## [Assignment]
Set every entry down again exactly, omitting none.

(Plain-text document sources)
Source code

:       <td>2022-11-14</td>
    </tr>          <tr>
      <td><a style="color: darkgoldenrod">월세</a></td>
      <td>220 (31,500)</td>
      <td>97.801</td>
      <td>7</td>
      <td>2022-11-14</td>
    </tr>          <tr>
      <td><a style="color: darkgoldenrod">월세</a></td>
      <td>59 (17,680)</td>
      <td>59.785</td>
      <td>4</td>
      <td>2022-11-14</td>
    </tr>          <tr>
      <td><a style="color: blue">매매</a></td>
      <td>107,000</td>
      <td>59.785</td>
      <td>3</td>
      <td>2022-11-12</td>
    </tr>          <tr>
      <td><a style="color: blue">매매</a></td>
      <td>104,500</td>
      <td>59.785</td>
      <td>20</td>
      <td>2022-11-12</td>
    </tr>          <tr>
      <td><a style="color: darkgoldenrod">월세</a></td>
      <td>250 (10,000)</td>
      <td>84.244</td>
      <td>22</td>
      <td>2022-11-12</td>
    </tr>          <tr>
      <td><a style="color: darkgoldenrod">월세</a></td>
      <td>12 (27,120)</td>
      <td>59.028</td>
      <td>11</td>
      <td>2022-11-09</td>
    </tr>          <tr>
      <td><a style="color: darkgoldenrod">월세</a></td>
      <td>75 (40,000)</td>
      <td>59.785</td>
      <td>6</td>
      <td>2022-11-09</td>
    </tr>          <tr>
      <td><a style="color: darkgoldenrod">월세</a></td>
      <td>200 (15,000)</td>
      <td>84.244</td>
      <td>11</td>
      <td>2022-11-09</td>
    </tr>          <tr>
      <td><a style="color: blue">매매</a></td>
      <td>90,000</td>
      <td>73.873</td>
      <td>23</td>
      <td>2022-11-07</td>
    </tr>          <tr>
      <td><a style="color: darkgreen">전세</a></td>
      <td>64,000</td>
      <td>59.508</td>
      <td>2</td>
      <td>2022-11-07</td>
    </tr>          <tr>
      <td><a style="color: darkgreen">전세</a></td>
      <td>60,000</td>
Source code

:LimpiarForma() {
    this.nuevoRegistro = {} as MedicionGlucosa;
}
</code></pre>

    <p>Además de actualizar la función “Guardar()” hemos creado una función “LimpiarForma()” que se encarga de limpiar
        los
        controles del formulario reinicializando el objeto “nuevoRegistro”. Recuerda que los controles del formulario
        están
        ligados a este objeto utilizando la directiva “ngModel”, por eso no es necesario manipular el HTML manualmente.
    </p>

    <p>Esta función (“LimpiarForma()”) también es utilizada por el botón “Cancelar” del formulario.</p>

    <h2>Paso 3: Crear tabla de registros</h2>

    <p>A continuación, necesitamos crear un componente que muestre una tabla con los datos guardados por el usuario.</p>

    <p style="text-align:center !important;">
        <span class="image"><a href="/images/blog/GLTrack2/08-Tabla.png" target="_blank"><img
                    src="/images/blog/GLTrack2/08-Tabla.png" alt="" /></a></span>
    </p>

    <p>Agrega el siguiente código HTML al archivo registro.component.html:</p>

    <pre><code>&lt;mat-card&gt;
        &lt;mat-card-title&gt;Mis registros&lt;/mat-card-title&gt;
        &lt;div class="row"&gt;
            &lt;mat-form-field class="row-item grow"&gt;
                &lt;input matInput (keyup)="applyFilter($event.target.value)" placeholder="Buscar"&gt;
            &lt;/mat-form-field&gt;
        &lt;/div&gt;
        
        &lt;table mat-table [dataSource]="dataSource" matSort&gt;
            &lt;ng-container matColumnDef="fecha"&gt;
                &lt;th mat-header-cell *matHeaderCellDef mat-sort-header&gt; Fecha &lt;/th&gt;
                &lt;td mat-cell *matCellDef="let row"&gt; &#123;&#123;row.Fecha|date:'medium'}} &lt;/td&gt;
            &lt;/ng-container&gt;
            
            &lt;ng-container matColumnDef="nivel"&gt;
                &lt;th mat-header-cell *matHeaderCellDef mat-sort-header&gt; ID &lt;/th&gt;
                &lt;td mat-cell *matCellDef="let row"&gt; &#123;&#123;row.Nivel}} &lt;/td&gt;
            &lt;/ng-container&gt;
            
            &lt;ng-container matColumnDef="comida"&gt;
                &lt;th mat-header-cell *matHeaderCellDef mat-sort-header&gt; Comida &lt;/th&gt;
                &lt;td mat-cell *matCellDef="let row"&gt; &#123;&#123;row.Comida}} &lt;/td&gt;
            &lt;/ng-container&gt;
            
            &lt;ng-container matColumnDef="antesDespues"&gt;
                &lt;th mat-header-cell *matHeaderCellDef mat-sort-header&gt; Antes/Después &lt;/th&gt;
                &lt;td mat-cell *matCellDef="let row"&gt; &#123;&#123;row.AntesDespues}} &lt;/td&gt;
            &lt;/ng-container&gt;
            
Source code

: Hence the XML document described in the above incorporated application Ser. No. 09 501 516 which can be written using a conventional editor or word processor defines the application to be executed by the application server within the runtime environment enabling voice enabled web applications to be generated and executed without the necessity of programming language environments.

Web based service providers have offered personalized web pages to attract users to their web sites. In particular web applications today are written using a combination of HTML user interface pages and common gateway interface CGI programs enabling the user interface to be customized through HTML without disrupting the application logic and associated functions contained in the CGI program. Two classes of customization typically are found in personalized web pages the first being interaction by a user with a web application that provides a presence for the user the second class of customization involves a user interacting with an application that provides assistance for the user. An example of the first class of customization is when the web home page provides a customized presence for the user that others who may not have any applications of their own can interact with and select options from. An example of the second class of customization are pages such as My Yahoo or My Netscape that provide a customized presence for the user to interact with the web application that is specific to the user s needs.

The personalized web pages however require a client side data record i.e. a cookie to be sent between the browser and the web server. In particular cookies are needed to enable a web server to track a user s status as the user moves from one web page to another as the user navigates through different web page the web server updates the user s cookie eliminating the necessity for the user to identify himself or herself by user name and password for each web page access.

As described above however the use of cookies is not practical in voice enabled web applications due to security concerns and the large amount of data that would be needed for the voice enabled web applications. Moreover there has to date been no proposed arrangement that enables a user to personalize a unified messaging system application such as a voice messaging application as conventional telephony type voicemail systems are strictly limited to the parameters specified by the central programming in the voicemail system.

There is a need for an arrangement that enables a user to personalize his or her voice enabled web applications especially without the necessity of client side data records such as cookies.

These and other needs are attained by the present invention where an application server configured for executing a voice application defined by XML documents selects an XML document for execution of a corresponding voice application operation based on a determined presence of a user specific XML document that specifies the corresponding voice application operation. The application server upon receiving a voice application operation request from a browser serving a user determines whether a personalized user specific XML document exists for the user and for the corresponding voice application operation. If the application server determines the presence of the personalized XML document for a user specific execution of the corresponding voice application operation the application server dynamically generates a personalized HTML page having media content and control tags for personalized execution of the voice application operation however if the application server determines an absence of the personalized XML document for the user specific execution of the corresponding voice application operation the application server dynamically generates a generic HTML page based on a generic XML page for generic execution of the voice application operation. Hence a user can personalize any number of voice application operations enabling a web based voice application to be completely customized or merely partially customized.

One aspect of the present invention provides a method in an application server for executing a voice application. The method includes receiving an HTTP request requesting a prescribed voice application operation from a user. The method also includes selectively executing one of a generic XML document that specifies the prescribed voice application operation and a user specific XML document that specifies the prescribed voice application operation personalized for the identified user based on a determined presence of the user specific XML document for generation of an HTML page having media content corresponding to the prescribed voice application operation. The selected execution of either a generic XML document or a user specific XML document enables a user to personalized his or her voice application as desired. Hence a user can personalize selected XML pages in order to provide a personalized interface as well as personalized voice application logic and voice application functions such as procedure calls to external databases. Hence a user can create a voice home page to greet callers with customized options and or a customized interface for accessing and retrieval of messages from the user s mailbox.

## [Answer box]
Source code

:       <td>2022-11-14</td>
    </tr>          <tr>
      <td><a style="color: darkgoldenrod">월세</a></td>
      <td>220 (31,500)</td>
      <td>97.801</td>
      <td>7</td>
      <td>2022-11-14</td>
    </tr>          <tr>
      <td><a style="color: darkgoldenrod">월세</a></td>
      <td>59 (17,680)</td>
      <td>59.785</td>
      <td>4</td>
      <td>2022-11-14</td>
    </tr>          <tr>
      <td><a style="color: blue">매매</a></td>
      <td>107,000</td>
      <td>59.785</td>
      <td>3</td>
      <td>2022-11-12</td>
    </tr>          <tr>
      <td><a style="color: blue">매매</a></td>
      <td>104,500</td>
      <td>59.785</td>
      <td>20</td>
      <td>2022-11-12</td>
    </tr>          <tr>
      <td><a style="color: darkgoldenrod">월세</a></td>
      <td>250 (10,000)</td>
      <td>84.244</td>
      <td>22</td>
      <td>2022-11-12</td>
    </tr>          <tr>
      <td><a style="color: darkgoldenrod">월세</a></td>
      <td>12 (27,120)</td>
      <td>59.028</td>
      <td>11</td>
      <td>2022-11-09</td>
    </tr>          <tr>
      <td><a style="color: darkgoldenrod">월세</a></td>
      <td>75 (40,000)</td>
      <td>59.785</td>
      <td>6</td>
      <td>2022-11-09</td>
    </tr>          <tr>
      <td><a style="color: darkgoldenrod">월세</a></td>
      <td>200 (15,000)</td>
      <td>84.244</td>
      <td>11</td>
      <td>2022-11-09</td>
    </tr>          <tr>
      <td><a style="color: blue">매매</a></td>
      <td>90,000</td>
      <td>73.873</td>
      <td>23</td>
      <td>2022-11-07</td>
    </tr>          <tr>
      <td><a style="color: darkgreen">전세</a></td>
      <td>64,000</td>
      <td>59.508</td>
      <td>2</td>
      <td>2022-11-07</td>
    </tr>          <tr>
      <td><a style="color: darkgreen">전세</a></td>
      <td>60,000</td>
Source code

:LimpiarForma() {
    this.nuevoRegistro = {} as MedicionGlucosa;
}
</code></pre>

    <p>Además de actualizar la función “Guardar()” hemos creado una función “LimpiarForma()” que se encarga de limpiar
        los
        controles del formulario reinicializando el objeto “nuevoRegistro”. Recuerda que los controles del formulario
        están
        ligados a este objeto utilizando la directiva “ngModel”, por eso no es necesario manipular el HTML manualmente.
    </p>

    <p>Esta función (“LimpiarForma()”) también es utilizada por el botón “Cancelar” del formulario.</p>

    <h2>Paso 3: Crear tabla de registros</h2>

    <p>A continuación, necesitamos crear un componente que muestre una tabla con los datos guardados por el usuario.</p>

    <p style="text-align:center !important;">
        <span class="image"><a href="/images/blog/GLTrack2/08-Tabla.png" target="_blank"><img
                    src="/images/blog/GLTrack2/08-Tabla.png" alt="" /></a></span>
    </p>

    <p>Agrega el siguiente código HTML al archivo registro.component.html:</p>

    <pre><code>&lt;mat-card&gt;
        &lt;mat-card-title&gt;Mis registros&lt;/mat-card-title&gt;
        &lt;div class="row"&gt;
            &lt;mat-form-field class="row-item grow"&gt;
                &lt;input matInput (keyup)="applyFilter($event.target.value)" placeholder="Buscar"&gt;
            &lt;/mat-form-field&gt;
        &lt;/div&gt;
        
        &lt;table mat-table [dataSource]="dataSource" matSort&gt;
            &lt;ng-container matColumnDef="fecha"&gt;
                &lt;th mat-header-cell *matHeaderCellDef mat-sort-header&gt; Fecha &lt;/th&gt;
                &lt;td mat-cell *matCellDef="let row"&gt; &#123;&#123;row.Fecha|date:'medium'}} &lt;/td&gt;
            &lt;/ng-container&gt;
            
            &lt;ng-container matColumnDef="nivel"&gt;
                &lt;th mat-header-cell *matHeaderCellDef mat-sort-header&gt; ID &lt;/th&gt;
                &lt;td mat-cell *matCellDef="let row"&gt; &#123;&#123;row.Nivel}} &lt;/td&gt;
            &lt;/ng-container&gt;
            
            &lt;ng-container matColumnDef="comida"&gt;
                &lt;th mat-header-cell *matHeaderCellDef mat-sort-header&gt; Comida &lt;/th&gt;
                &lt;td mat-cell *matCellDef="let row"&gt; &#123;&#123;row.Comida}} &lt;/td&gt;
            &lt;/ng-container&gt;
            
            &lt;ng-container matColumnDef="antesDespues"&gt;
                &lt;th mat-header-cell *matHeaderCellDef mat-sort-header&gt; Antes/Después &lt;/th&gt;
                &lt;td mat-cell *matCellDef="let row"&gt; &#123;&#123;row.AntesDespues}} &lt;/td&gt;
            &lt;/ng-container&gt;
            
Source code

: Hence the XML document described in the above incorporated application Ser. No. 09 501 516 which can be written using a conventional editor or word processor defines the application to be executed by the application server within the runtime environment enabling voice enabled web applications to be generated and executed without the necessity of programming language environments.

Web based service providers have offered personalized web pages to attract users to their web sites. In particular web applications today are written using a combination of HTML user interface pages and common gateway interface CGI programs enabling the user interface to be customized through HTML without disrupting the application logic and associated functions contained in the CGI program. Two classes of customization typically are found in personalized web pages the first being interaction by a user with a web application that provides a presence for the user the second class of customization involves a user interacting with an application that provides assistance for the user. An example of the first class of customization is when the web home page provides a customized presence for the user that others who may not have any applications of their own can interact with and select options from. An example of the second class of customization are pages such as My Yahoo or My Netscape that provide a customized presence for the user to interact with the web application that is specific to the user s needs.

The personalized web pages however require a client side data record i.e. a cookie to be sent between the browser and the web server. In particular cookies are needed to enable a web server to track a user s status as the user moves from one web page to another as the user navigates through different web page the web server updates the user s cookie eliminating the necessity for the user to identify himself or herself by user name and password for each web page access.

As described above however the use of cookies is not practical in voice enabled web applications due to security concerns and the large amount of data that would be needed for the voice enabled web applications. Moreover there has to date been no proposed arrangement that enables a user to personalize a unified messaging system application such as a voice messaging application as conventional telephony type voicemail systems are strictly limited to the parameters specified by the central programming in the voicemail system.

There is a need for an arrangement that enables a user to personalize his or her voice enabled web applications especially without the necessity of client side data records such as cookies.

These and other needs are attained by the present invention where an application server configured for executing a voice application defined by XML documents selects an XML document for execution of a corresponding voice application operation based on a determined presence of a user specific XML document that specifies the corresponding voice application operation. The application server upon receiving a voice application operation request from a browser serving a user determines whether a personalized user specific XML document exists for the user and for the corresponding voice application operation. If the application server determines the presence of the personalized XML document for a user specific execution of the corresponding voice application operation the application server dynamically generates a personalized HTML page having media content and control tags for personalized execution of the voice application operation however if the application server determines an absence of the personalized XML document for the user specific execution of the corresponding voice application operation the application server dynamically generates a generic HTML page based on a generic XML page for generic execution of the voice application operation. Hence a user can personalize any number of voice application operations enabling a web based voice application to be completely customized or merely partially customized.

One aspect of the present invention provides a method in an application server for executing a voice application. The method includes receiving an HTTP request requesting a prescribed voice application operation from a user. The method also includes selectively executing one of a generic XML document that specifies the prescribed voice application operation and a user specific XML document that specifies the prescribed voice application operation personalized for the identified user based on a determined presence of the user specific XML document for generation of an HTML page having media content corresponding to the prescribed voice application operation. The selected execution of either a generic XML document or a user specific XML document enables a user to personalized his or her voice application as desired. Hence a user can personalize selected XML pages in order to provide a personalized interface as well as personalized voice application logic and voice application functions such as procedure calls to external databases. Hence a user can create a voice home page to greet callers with customized options and or a customized interface for accessing and retrieval of messages from the user s mailbox.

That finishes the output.